Some Sri Lankan asylum seekers leave Australia ship

TANJUNG PINANG, Indonesia (Reuters) - Twenty-two Sri Lankan asylum seekers voluntarily left an Australian customs ship in Indonesian waters on Friday after Canberra offered assurances of swift resettlement to end a politically sensitive standoff.

Australian Prime Minister Kevin Rudd’s approval rating has been dented by the impasse over the 78 ethnic Tamils, who have up until now refused to leave the Oceanic Viking customs vessel because they wanted to have their refugee claims processed.

The 22 men, wearing helmets and life jackets, were evacuated into a rubber boat before being taken by a ferry to the Tanjung Pinang immigration detention centre on Bintan island.

An Indonesian foreign ministry representative said by telephone that the Sri Lankans had voluntarily left the vessel after a guarantee from Canberra that they would be transferred to Australia in no more than four weeks.

Indonesia had given a three-month deadline for the remaining group of Sri Lankans to remain, said Sujatmiko, who like many Indonesians goes by one name.

“After that it’s up to them whether they go to Australia, return home, or get assistance finding a third country. But after the deadline, we want Australia to resolve this matter,” he said.

Earlier this week, Australian officials had written to the asylum seekers and promised to resettle them within four weeks if they were found to have genuine refugee claims.

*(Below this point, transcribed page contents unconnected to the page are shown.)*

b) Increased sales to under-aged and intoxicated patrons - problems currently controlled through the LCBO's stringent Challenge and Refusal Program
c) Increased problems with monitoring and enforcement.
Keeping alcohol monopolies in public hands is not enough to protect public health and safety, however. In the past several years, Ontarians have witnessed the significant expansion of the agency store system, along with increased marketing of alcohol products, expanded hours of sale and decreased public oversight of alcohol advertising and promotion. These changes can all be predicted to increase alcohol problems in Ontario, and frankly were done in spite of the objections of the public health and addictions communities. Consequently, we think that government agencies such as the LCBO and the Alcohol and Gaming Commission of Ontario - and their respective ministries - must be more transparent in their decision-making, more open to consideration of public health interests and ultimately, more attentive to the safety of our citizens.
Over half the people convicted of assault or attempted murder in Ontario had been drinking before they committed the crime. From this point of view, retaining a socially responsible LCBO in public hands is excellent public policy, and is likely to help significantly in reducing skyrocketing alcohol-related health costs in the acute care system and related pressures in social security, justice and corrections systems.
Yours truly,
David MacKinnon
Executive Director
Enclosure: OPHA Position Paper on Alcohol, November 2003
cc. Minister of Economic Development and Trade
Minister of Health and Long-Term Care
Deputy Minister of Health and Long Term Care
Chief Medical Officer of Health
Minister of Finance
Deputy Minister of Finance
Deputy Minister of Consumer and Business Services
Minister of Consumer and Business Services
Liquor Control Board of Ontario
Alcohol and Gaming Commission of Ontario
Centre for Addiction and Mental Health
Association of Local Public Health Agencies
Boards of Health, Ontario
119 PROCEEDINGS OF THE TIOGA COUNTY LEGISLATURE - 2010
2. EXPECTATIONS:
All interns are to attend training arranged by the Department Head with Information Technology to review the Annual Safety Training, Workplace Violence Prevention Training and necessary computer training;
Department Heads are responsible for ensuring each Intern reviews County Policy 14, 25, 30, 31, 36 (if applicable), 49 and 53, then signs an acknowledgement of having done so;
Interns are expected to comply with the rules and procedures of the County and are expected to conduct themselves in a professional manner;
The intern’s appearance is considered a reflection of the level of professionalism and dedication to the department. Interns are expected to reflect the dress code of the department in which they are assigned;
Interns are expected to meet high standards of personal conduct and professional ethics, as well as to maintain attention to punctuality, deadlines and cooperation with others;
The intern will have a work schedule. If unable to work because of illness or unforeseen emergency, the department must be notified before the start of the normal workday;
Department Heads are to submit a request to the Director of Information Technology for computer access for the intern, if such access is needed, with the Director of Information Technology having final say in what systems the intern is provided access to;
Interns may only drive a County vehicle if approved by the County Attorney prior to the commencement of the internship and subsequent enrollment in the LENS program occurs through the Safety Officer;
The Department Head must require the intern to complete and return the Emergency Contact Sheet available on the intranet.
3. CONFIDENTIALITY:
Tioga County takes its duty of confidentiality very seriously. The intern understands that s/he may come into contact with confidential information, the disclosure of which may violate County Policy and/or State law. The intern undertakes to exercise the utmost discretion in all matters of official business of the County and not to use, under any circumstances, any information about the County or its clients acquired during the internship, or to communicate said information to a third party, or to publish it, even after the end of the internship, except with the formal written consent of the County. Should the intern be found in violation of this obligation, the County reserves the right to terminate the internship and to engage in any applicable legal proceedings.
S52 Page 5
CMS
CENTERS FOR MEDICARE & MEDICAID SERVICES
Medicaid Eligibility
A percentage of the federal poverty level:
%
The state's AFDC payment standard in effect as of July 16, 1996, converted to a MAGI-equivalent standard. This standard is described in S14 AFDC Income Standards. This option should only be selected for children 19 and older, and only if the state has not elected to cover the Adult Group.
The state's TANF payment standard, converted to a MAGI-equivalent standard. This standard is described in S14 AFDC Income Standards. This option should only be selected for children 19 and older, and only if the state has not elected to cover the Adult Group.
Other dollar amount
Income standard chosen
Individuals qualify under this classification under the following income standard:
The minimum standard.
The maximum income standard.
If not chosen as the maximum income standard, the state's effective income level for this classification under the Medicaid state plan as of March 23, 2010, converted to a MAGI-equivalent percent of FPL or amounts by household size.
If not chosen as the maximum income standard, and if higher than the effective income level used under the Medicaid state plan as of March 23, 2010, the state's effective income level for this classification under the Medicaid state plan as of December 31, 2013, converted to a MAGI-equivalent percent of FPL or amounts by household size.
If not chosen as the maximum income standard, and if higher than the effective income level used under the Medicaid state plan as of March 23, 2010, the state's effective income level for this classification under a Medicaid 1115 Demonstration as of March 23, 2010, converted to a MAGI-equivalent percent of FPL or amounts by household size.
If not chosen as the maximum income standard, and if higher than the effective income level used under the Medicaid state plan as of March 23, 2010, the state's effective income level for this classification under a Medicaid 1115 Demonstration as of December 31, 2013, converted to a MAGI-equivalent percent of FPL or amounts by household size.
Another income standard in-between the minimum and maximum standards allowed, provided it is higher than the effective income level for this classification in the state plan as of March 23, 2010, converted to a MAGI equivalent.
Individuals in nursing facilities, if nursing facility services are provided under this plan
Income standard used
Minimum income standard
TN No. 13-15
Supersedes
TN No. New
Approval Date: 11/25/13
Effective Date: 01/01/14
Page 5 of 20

Australia will also help those on board the patrol ship to lodge refugee claims through the United Nations, as long as they remain in a refugee camp in Indonesia during the process.

Since January, 39 boats with 1,890 people have arrived in Australian waters. Australia’s immigration detention centre on remote Christmas Island in the Indian Ocean is full with 1,151 people having refugee claims assessed.

Rudd has strongly defended his border protection policies and said the influx of boats is due to the end of the civil war in Sri Lanka. But critics say softer laws introduced by his centre-left government have encouraged the new wave of arrivals.